Reproduce the passage on English gentleness word for word, beginning at "In the last" and stopping after "was the sergeant-major.".

- **PAGE TEXT**
[start]

Their old-fashioned outlook, their graded snobberies, their mixture of 
bawdiness and hypocrisy, their extreme gentleness, their deeply moral 
attitude to life, are all mirrored there.
The
 gentleness of the English civilization is perhaps its most marked 
characteristic. You notice it the instant you set foot on English soil. 
It is a land where the bus conductors are good-tempered and the 
policemen carry no revolvers. In no country inhabited by white men is it
 easier to shove people off the pavement. And with this goes something 
that is always written off by European observers as ‘decadence’ or 
hypocrisy, the English hatred of war and militarism. It is rooted deep 
in history, and it is strong in the lower-middle class as well as the 
working class. Successive wars have shaken it but not destroyed it. Well
 within living memory it was common for ‘the redcoats’ to be booed at in
 the streets and for the landlords of respectable public houses to 
refuse to allow soldiers on the premises. In peace time, even when there
 are two million unemployed, it is difficult to fill the ranks of the 
tiny standing army, which is officered by the country gentry and a 
specialized stratum of the middle class, and manned by farm labourers 
and slum proletarians. The mass of the people are without military 
knowledge or tradition, and their attitude towards war is invariably 
defensive. No politician could rise to power by promising them conquests
 or military ‘glory’, no Hymn of Hate has ever made any appeal to them. 
In the last war the songs which the soldiers made up and sang of their 
own accord were not vengeful but humorous and mock-defeatist. The only 
enemy they ever named was the sergeant-major.

[end]

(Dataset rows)
[start]

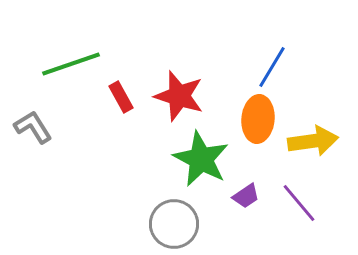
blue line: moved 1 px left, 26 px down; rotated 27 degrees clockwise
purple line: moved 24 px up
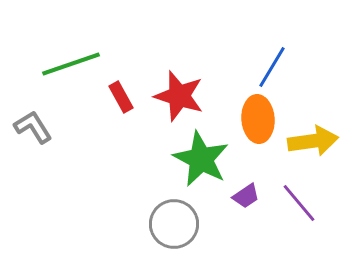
orange ellipse: rotated 9 degrees counterclockwise
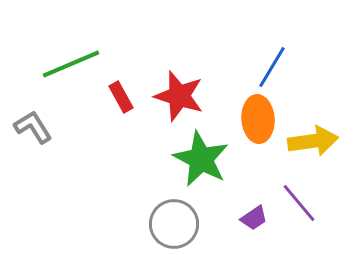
green line: rotated 4 degrees counterclockwise
purple trapezoid: moved 8 px right, 22 px down
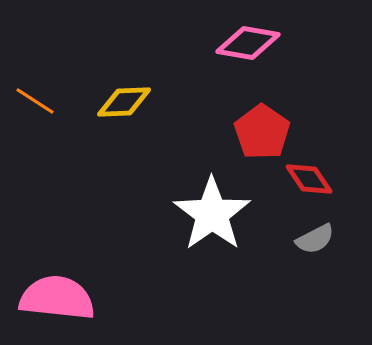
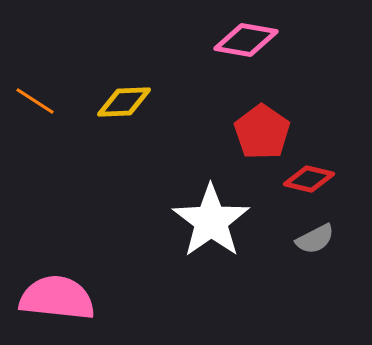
pink diamond: moved 2 px left, 3 px up
red diamond: rotated 42 degrees counterclockwise
white star: moved 1 px left, 7 px down
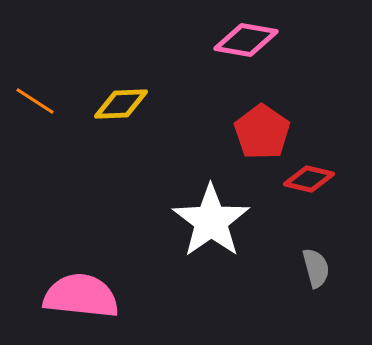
yellow diamond: moved 3 px left, 2 px down
gray semicircle: moved 1 px right, 29 px down; rotated 78 degrees counterclockwise
pink semicircle: moved 24 px right, 2 px up
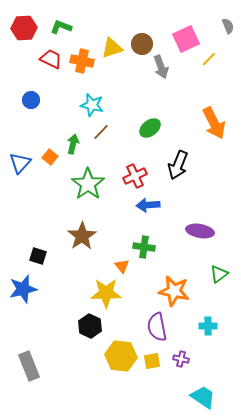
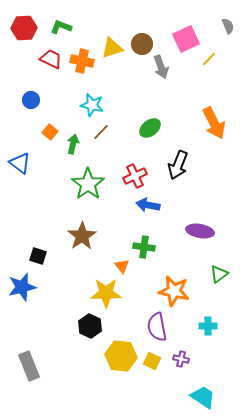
orange square: moved 25 px up
blue triangle: rotated 35 degrees counterclockwise
blue arrow: rotated 15 degrees clockwise
blue star: moved 1 px left, 2 px up
yellow square: rotated 36 degrees clockwise
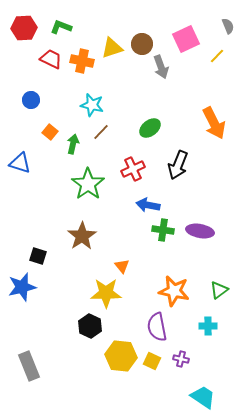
yellow line: moved 8 px right, 3 px up
blue triangle: rotated 20 degrees counterclockwise
red cross: moved 2 px left, 7 px up
green cross: moved 19 px right, 17 px up
green triangle: moved 16 px down
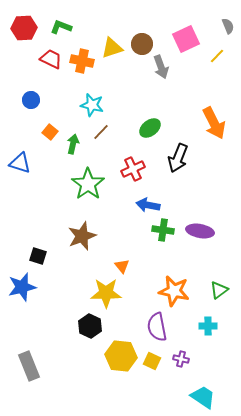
black arrow: moved 7 px up
brown star: rotated 12 degrees clockwise
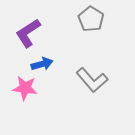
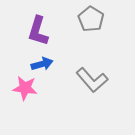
purple L-shape: moved 10 px right, 2 px up; rotated 40 degrees counterclockwise
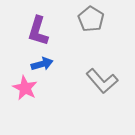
gray L-shape: moved 10 px right, 1 px down
pink star: rotated 20 degrees clockwise
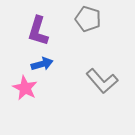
gray pentagon: moved 3 px left; rotated 15 degrees counterclockwise
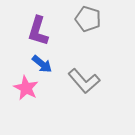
blue arrow: rotated 55 degrees clockwise
gray L-shape: moved 18 px left
pink star: moved 1 px right
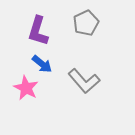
gray pentagon: moved 2 px left, 4 px down; rotated 30 degrees clockwise
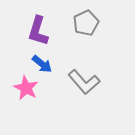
gray L-shape: moved 1 px down
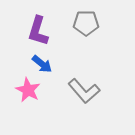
gray pentagon: rotated 25 degrees clockwise
gray L-shape: moved 9 px down
pink star: moved 2 px right, 2 px down
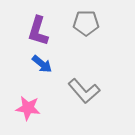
pink star: moved 18 px down; rotated 20 degrees counterclockwise
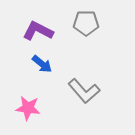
purple L-shape: rotated 100 degrees clockwise
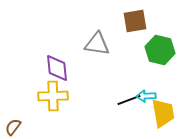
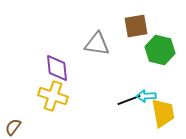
brown square: moved 1 px right, 5 px down
yellow cross: rotated 20 degrees clockwise
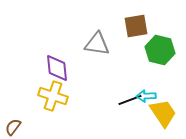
black line: moved 1 px right
yellow trapezoid: rotated 24 degrees counterclockwise
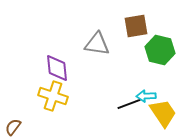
black line: moved 1 px left, 4 px down
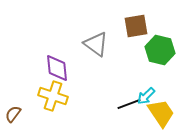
gray triangle: moved 1 px left; rotated 28 degrees clockwise
cyan arrow: rotated 42 degrees counterclockwise
yellow trapezoid: moved 2 px left
brown semicircle: moved 13 px up
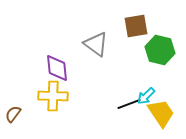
yellow cross: rotated 16 degrees counterclockwise
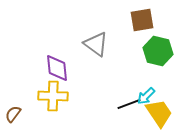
brown square: moved 6 px right, 6 px up
green hexagon: moved 2 px left, 1 px down
yellow trapezoid: moved 2 px left
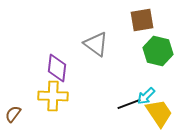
purple diamond: rotated 12 degrees clockwise
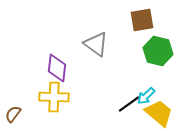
yellow cross: moved 1 px right, 1 px down
black line: rotated 15 degrees counterclockwise
yellow trapezoid: rotated 16 degrees counterclockwise
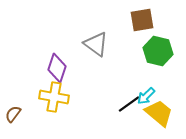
purple diamond: rotated 12 degrees clockwise
yellow cross: rotated 8 degrees clockwise
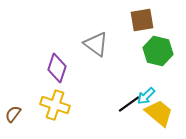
yellow cross: moved 1 px right, 8 px down; rotated 8 degrees clockwise
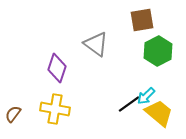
green hexagon: rotated 20 degrees clockwise
yellow cross: moved 4 px down; rotated 8 degrees counterclockwise
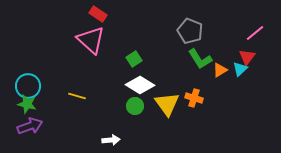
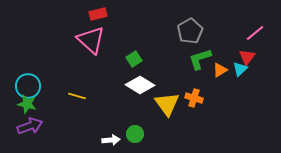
red rectangle: rotated 48 degrees counterclockwise
gray pentagon: rotated 20 degrees clockwise
green L-shape: rotated 105 degrees clockwise
green circle: moved 28 px down
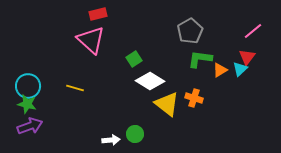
pink line: moved 2 px left, 2 px up
green L-shape: rotated 25 degrees clockwise
white diamond: moved 10 px right, 4 px up
yellow line: moved 2 px left, 8 px up
yellow triangle: rotated 16 degrees counterclockwise
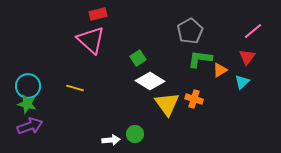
green square: moved 4 px right, 1 px up
cyan triangle: moved 2 px right, 13 px down
orange cross: moved 1 px down
yellow triangle: rotated 16 degrees clockwise
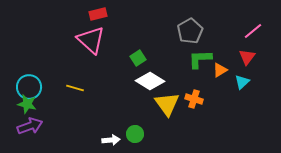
green L-shape: rotated 10 degrees counterclockwise
cyan circle: moved 1 px right, 1 px down
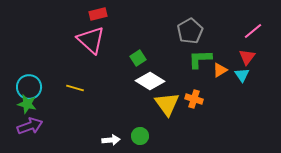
cyan triangle: moved 7 px up; rotated 21 degrees counterclockwise
green circle: moved 5 px right, 2 px down
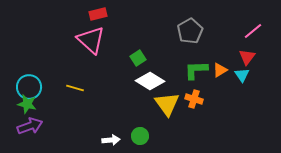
green L-shape: moved 4 px left, 11 px down
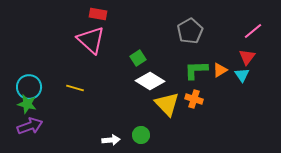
red rectangle: rotated 24 degrees clockwise
yellow triangle: rotated 8 degrees counterclockwise
green circle: moved 1 px right, 1 px up
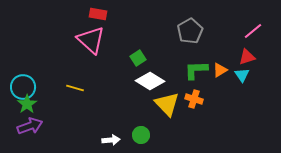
red triangle: rotated 36 degrees clockwise
cyan circle: moved 6 px left
green star: rotated 24 degrees clockwise
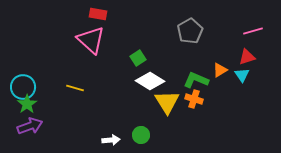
pink line: rotated 24 degrees clockwise
green L-shape: moved 10 px down; rotated 25 degrees clockwise
yellow triangle: moved 2 px up; rotated 12 degrees clockwise
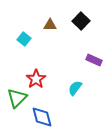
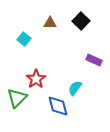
brown triangle: moved 2 px up
blue diamond: moved 16 px right, 11 px up
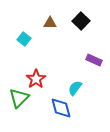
green triangle: moved 2 px right
blue diamond: moved 3 px right, 2 px down
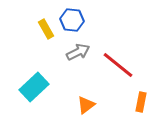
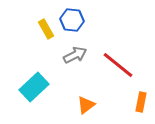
gray arrow: moved 3 px left, 3 px down
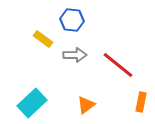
yellow rectangle: moved 3 px left, 10 px down; rotated 24 degrees counterclockwise
gray arrow: rotated 25 degrees clockwise
cyan rectangle: moved 2 px left, 16 px down
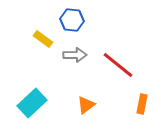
orange rectangle: moved 1 px right, 2 px down
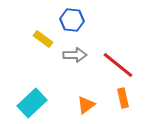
orange rectangle: moved 19 px left, 6 px up; rotated 24 degrees counterclockwise
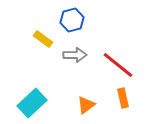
blue hexagon: rotated 20 degrees counterclockwise
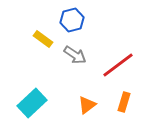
gray arrow: rotated 35 degrees clockwise
red line: rotated 76 degrees counterclockwise
orange rectangle: moved 1 px right, 4 px down; rotated 30 degrees clockwise
orange triangle: moved 1 px right
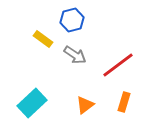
orange triangle: moved 2 px left
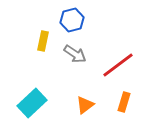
yellow rectangle: moved 2 px down; rotated 66 degrees clockwise
gray arrow: moved 1 px up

[end]

- **FULL OUTPUT**
In the last war the songs which the soldiers made up and sang of their 
own accord were not vengeful but humorous and mock-defeatist. The only 
enemy they ever named was the sergeant-major.